Exercise goal
Each record must come back unchanged in your answer, stripped of its images.

Information shown
╔══

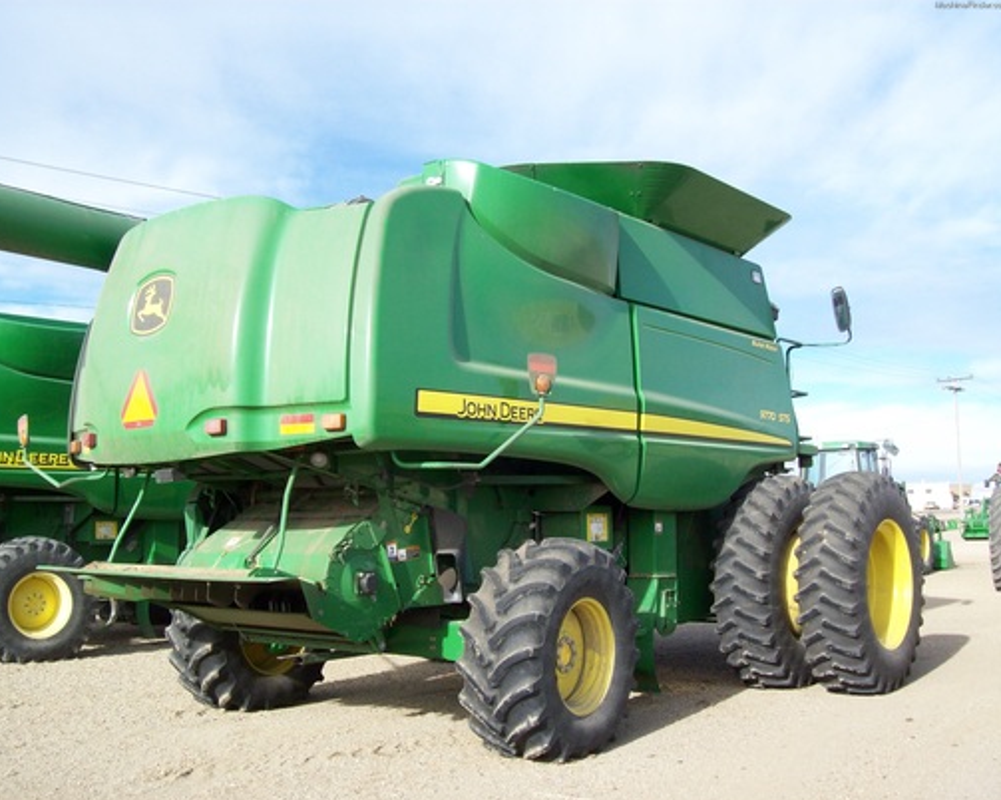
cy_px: 402
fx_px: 1125
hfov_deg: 47.9
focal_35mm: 38
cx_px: 468
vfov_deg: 39.1
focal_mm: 6
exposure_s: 1/251
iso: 80
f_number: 4.8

╚══

Problem solution
cy_px: 402
fx_px: 1125
hfov_deg: 47.9
focal_35mm: 38
cx_px: 468
vfov_deg: 39.1
focal_mm: 6
exposure_s: 1/251
iso: 80
f_number: 4.8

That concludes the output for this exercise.